Using Compost | USING COMPOST AS PLANT FOOD
NEED TO KNOW
The overuse of fertilizers, both in gardens and through agricultural practices, has serious consequences for the environment. Phosphates and nitrates that plants do not absorb filter down through the soil layers and pollute the groundwater, which then flows into rivers and oceans. These excessive nutrients cause algal blooms that use up the oxygen in the water, killing plants and wildlife.

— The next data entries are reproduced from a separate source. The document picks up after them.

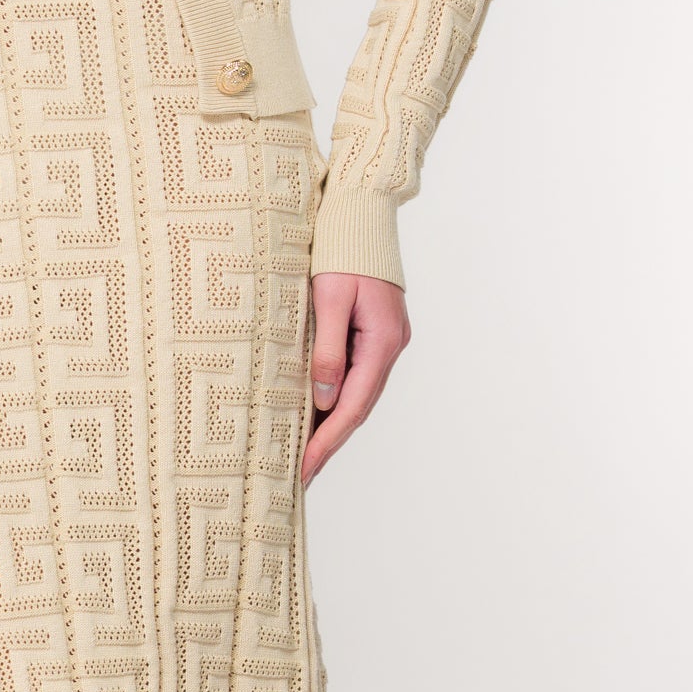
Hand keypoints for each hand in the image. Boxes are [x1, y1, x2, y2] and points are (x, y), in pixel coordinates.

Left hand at [301, 271, 410, 482]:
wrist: (362, 217)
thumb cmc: (342, 251)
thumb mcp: (329, 298)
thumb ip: (327, 348)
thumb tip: (324, 398)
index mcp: (382, 341)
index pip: (353, 406)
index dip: (327, 441)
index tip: (305, 468)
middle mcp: (390, 346)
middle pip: (359, 407)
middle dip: (329, 442)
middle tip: (302, 474)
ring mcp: (386, 341)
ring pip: (360, 394)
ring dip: (334, 424)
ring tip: (306, 453)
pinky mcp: (376, 334)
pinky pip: (357, 375)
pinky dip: (338, 398)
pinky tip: (318, 413)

Too much fertilizer can also directly harm your plants, causing “reverse osmosis,” which is when the soil water contains higher concentrations of nutrients than the roots’ cells, causing water and nutrients to flow out of the plant. While it is possible to overfeed with homemade composts, this is unlikely to occur if you apply a thin mulch once a year. Mulching in spring on free-draining soils also lowers the risk of nutrients leaching out over winter.
Compost has another advantage in that it releases its nutrients over time rather than in one dose. The finished compost that you use on the garden will continue to decompose after you have applied it, and may deliver low levels of some nutrients over the course of a few years, rather than weeks. The process of decomposition also speeds up when temperatures rise during the summer, just when plants are growing quickly and need more nutrients.
Remember, too, that woodlands sustain trees and plants without additional fertilizers and many fruit and vegetable crops will thrive on lower doses than the fertilizer manufacturers recommend. Recent research also suggests that crops fed less may be more nutritious, so think twice and check if your plants are really suffering before reaching for a packet of fertilizer.